▶ Required actions
1) In the forum discussion about autofire rules, which rule does one poster plan to use for autofire in modern d20 games?
2) In the forum discussion about autofire rules, rewrite the paragraph beginning "BTW I think a sword hit" as a short bulleted list that keeps its main points.
3) Carry on the forum discussion about autofire rules from the point where it stops.

▶ Extract provided
--
Or should we completely throw away the standard autofire rules and start from scratch and a different approach (not as area attack rule with Reflex saving throw)?
 

Actually thats a good question.

We have a lot of whats wrong, what have you done to fix the problem?

Very curious to see how this one gets resolved.

zen
 

I'll be using the Twilight-2000 d6 rule in my modern d20 games, I've used it before and it gives autofire the right 'feel'.

BTW I think a sword hit certainly ought to do more damage than a bullet in almost all circumstances. The tissue damage from a sword compared to a bullet is far higher. Admittedly bullets do often cause psychological shock and a fall-down reflex in people unused to being shot, probably more than melee weapons do, and high velocity rounds cause bone-shrapnel effects, but the basic rule is the bigger the wound, the more the damage. If a longsword does d8 damage, no way a 9mm pistol should do 2d6.
 

I dunno. A longsword can cause great slashing injury to the ordinary person with one good strike you can penetrate and damage internal organs, but it doesn't have the same power that a bullet fired from a gun has when it pierce and penetrate deeply into the same person.
 

Quasqueton said:
Sounds possibly reasonable. It would mean that if one doesn't have the feat, burst mode is no more useful than firing semi-automatic.
And having done this a couple times, I can tell you it takes some adjustment (i.e. training) to make burst/automatic fire actually effective.

I wouldn't say the autofire rule is useless, just the wrong mechanic. Definitely, saturating an area or individual target with more fire should do more damage. Whether damage in the game means more bullets hitting the target (HP = physical ability to take punishment), or more effort by the target to dodge (HP = turning hits to grazes).
--
▶ Extracted information

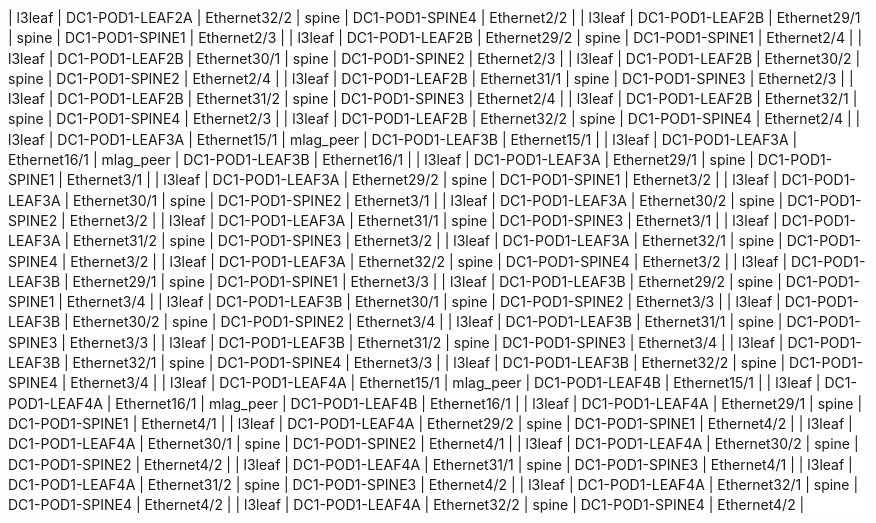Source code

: | l3leaf | DC1-POD1-LEAF2A | Ethernet32/2 | spine | DC1-POD1-SPINE4 | Ethernet2/2 |
| l3leaf | DC1-POD1-LEAF2B | Ethernet29/1 | spine | DC1-POD1-SPINE1 | Ethernet2/3 |
| l3leaf | DC1-POD1-LEAF2B | Ethernet29/2 | spine | DC1-POD1-SPINE1 | Ethernet2/4 |
| l3leaf | DC1-POD1-LEAF2B | Ethernet30/1 | spine | DC1-POD1-SPINE2 | Ethernet2/3 |
| l3leaf | DC1-POD1-LEAF2B | Ethernet30/2 | spine | DC1-POD1-SPINE2 | Ethernet2/4 |
| l3leaf | DC1-POD1-LEAF2B | Ethernet31/1 | spine | DC1-POD1-SPINE3 | Ethernet2/3 |
| l3leaf | DC1-POD1-LEAF2B | Ethernet31/2 | spine | DC1-POD1-SPINE3 | Ethernet2/4 |
| l3leaf | DC1-POD1-LEAF2B | Ethernet32/1 | spine | DC1-POD1-SPINE4 | Ethernet2/3 |
| l3leaf | DC1-POD1-LEAF2B | Ethernet32/2 | spine | DC1-POD1-SPINE4 | Ethernet2/4 |
| l3leaf | DC1-POD1-LEAF3A | Ethernet15/1 | mlag_peer | DC1-POD1-LEAF3B | Ethernet15/1 |
| l3leaf | DC1-POD1-LEAF3A | Ethernet16/1 | mlag_peer | DC1-POD1-LEAF3B | Ethernet16/1 |
| l3leaf | DC1-POD1-LEAF3A | Ethernet29/1 | spine | DC1-POD1-SPINE1 | Ethernet3/1 |
| l3leaf | DC1-POD1-LEAF3A | Ethernet29/2 | spine | DC1-POD1-SPINE1 | Ethernet3/2 |
| l3leaf | DC1-POD1-LEAF3A | Ethernet30/1 | spine | DC1-POD1-SPINE2 | Ethernet3/1 |
| l3leaf | DC1-POD1-LEAF3A | Ethernet30/2 | spine | DC1-POD1-SPINE2 | Ethernet3/2 |
| l3leaf | DC1-POD1-LEAF3A | Ethernet31/1 | spine | DC1-POD1-SPINE3 | Ethernet3/1 |
| l3leaf | DC1-POD1-LEAF3A | Ethernet31/2 | spine | DC1-POD1-SPINE3 | Ethernet3/2 |
| l3leaf | DC1-POD1-LEAF3A | Ethernet32/1 | spine | DC1-POD1-SPINE4 | Ethernet3/2 |
| l3leaf | DC1-POD1-LEAF3A | Ethernet32/2 | spine | DC1-POD1-SPINE4 | Ethernet3/2 |
| l3leaf | DC1-POD1-LEAF3B | Ethernet29/1 | spine | DC1-POD1-SPINE1 | Ethernet3/3 |
| l3leaf | DC1-POD1-LEAF3B | Ethernet29/2 | spine | DC1-POD1-SPINE1 | Ethernet3/4 |
| l3leaf | DC1-POD1-LEAF3B | Ethernet30/1 | spine | DC1-POD1-SPINE2 | Ethernet3/3 |
| l3leaf | DC1-POD1-LEAF3B | Ethernet30/2 | spine | DC1-POD1-SPINE2 | Ethernet3/4 |
| l3leaf | DC1-POD1-LEAF3B | Ethernet31/1 | spine | DC1-POD1-SPINE3 | Ethernet3/3 |
| l3leaf | DC1-POD1-LEAF3B | Ethernet31/2 | spine | DC1-POD1-SPINE3 | Ethernet3/4 |
| l3leaf | DC1-POD1-LEAF3B | Ethernet32/1 | spine | DC1-POD1-SPINE4 | Ethernet3/3 |
| l3leaf | DC1-POD1-LEAF3B | Ethernet32/2 | spine | DC1-POD1-SPINE4 | Ethernet3/4 |
| l3leaf | DC1-POD1-LEAF4A | Ethernet15/1 | mlag_peer | DC1-POD1-LEAF4B | Ethernet15/1 |
| l3leaf | DC1-POD1-LEAF4A | Ethernet16/1 | mlag_peer | DC1-POD1-LEAF4B | Ethernet16/1 |
| l3leaf | DC1-POD1-LEAF4A | Ethernet29/1 | spine | DC1-POD1-SPINE1 | Ethernet4/1 |
| l3leaf | DC1-POD1-LEAF4A | Ethernet29/2 | spine | DC1-POD1-SPINE1 | Ethernet4/2 |
| l3leaf | DC1-POD1-LEAF4A | Ethernet30/1 | spine | DC1-POD1-SPINE2 | Ethernet4/1 |
| l3leaf | DC1-POD1-LEAF4A | Ethernet30/2 | spine | DC1-POD1-SPINE2 | Ethernet4/2 |
| l3leaf | DC1-POD1-LEAF4A | Ethernet31/1 | spine | DC1-POD1-SPINE3 | Ethernet4/1 |
| l3leaf | DC1-POD1-LEAF4A | Ethernet31/2 | spine | DC1-POD1-SPINE3 | Ethernet4/2 |
| l3leaf | DC1-POD1-LEAF4A | Ethernet32/1 | spine | DC1-POD1-SPINE4 | Ethernet4/2 |
| l3leaf | DC1-POD1-LEAF4A | Ethernet32/2 | spine | DC1-POD1-SPINE4 | Ethernet4/2 |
--
▶ Answers below
1) The Twilight-2000 d6 rule.

2)
- A sword hit should do more damage than a bullet in almost all circumstances, because a sword causes far more tissue damage.
- Bullets do often cause psychological shock and a fall-down reflex in people unused to being shot, probably more than melee weapons do.
- High-velocity rounds cause bone-shrapnel effects.
- The basic rule is that a bigger wound means more damage, so if a longsword does d8 damage, a 9mm pistol should not do 2d6.

3)
Quasqueton
Why? Why should it? I mean, I understand that you are throwing a lot more lead down range, but what makes it so much more damaging to *one* person in an area that is being sprayed? In game terms, if a person is taking up a amount of an area essentially equivalent to 5 square feet (his square) and you fire 10 bullets into 4 of those squares, what makes him that much more likely to take a ton of damage? Is it because we are saying that the whole automatic stream of bullets impacts the same small area? What if there are multiple people in that 10x10 area, how do you decide who gets more damage? Do they all take a ton more damage just because it's cool autofire, much more so than if someone carefully aimed using semi-automatic fire but took longer?

So the rules as they are say Burst fire is saturaing an individual with fire from an automatic weapon. If you want your never-been-trained folks to be able to do it, just remove the restriction and let the feat just be something that lowes the penalties. (-6 to burst without the feat, -4 or -3 with it?). If that isnt palatible, reduce or remove the penalties even more.

Just off the top of my head, what is sounds like is that we need 2 different types of autofire. One is the spray-and-pray that is modeled by d20 Modern... fire into an area attempting to hit or suppress one or more enemies; slinging lead with a weapon that has a high rate of fire in such a way that making aiming individual bullets at each target problematic at best. Second is targeted autofire, you want to hold down the trigger and spray, say, 10 bullets or 15 bullets or 100 bullets at *that guy* or *that door*, unlike a Burst Fire attack in that you are not trying to aim carefully and just pull off a controlled, short burst which for some silly reason requires training to do (taking the feat).

Regular autofire: keep it the same, or add an additional die of damage for the extra bullets spraying around?

So targeted autofire, do you go with an opposed roll (the dodging effect) as described above, or give in a penalty to hit (-4? -6?) but do an extra 3 die of damage? What do the current autofire-hating folks think?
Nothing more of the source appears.